Australia braces for steepest downturn since GFC

By Gerv Tacadena

In the case of Australia's housing market, the slump is on track to be the biggest since the global financial crisis and the 1980s recession.

What comes up must come down — and in the case of Australia's housing market, the slump is on track to be the biggest since the global financial crisis and the 1980s recession, experts at CoreLogic predict.

CoreLogic head of real estate Geoff White told The New Daily that if the housing downturn continues at its current pace, it is likely to turn out to be the largest since the 1980s when Australia went into recession.

"Some downturns are big, and some are small. Usually, it’s driven by economic conditions, but in this case, it’s more about credit," he said.

Figures from CoreLogic showed that home values in Australia have already declined by 6.8% since the market's peak in October 2017. Sydney and Melbourne, the country's biggest housing markets, already reported significant declines at 13.2% and 9.6%, respectively.

White said that during the global financial crisis, banks were more open to approving loans under the federal government’s bank guarantee.
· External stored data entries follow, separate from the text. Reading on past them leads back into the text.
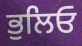
ਭੁਲਿਓ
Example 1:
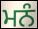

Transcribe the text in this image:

ਮਨੰ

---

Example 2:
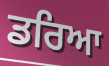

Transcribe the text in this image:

ਡਰਿਆ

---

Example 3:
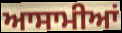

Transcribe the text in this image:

ਆਸਾਮੀਆਂ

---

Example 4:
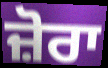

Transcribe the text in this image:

ਜ਼ੋਰਾ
Now, however, banks are more cautious about issuing home loans.

He said the stricter lending rules, particularly to investors, and the skyrocketing stamp duties have contributed to the market decline.
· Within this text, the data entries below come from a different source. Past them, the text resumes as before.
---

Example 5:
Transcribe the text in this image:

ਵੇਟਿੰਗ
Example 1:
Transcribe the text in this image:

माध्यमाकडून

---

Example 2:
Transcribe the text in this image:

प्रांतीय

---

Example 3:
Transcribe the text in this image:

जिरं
"We’ve come off a brilliant period where we’ve seen strong growth – but the key is when things go up quite radically, they can go down quite radically. In many cases, the growth over the last five years has been unstable, and we’re seeing a reaction to that now," he said.
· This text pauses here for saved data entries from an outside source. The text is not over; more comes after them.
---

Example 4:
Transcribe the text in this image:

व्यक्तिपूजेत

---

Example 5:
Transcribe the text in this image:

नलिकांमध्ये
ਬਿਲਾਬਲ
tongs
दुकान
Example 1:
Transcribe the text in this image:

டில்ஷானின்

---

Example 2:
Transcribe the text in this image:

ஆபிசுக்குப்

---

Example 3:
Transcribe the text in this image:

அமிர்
However, Deloitte partner Nicki Hutley believes there is nothing to fear since the current economic conditions remain stable: employment rates are staying in check, wage growth continues to improve (albeit at a slower pace), and spending keeps growing.

"When people say it’s the biggest downturn, it was preceded by the biggest upturn. In Sydney, for instance, we had houses going up 75%, so for the bulk of people who brought in last five years they’re still ahead of the game," he told The New Daily.

He believes that what Australia should be worried about are external factors instead of internal factors.

"The biggest risk to Australia is not internal but external – China is the biggest risk at the moment, but even there the government is acting to bolster the economy through fiscal stimulus," he said.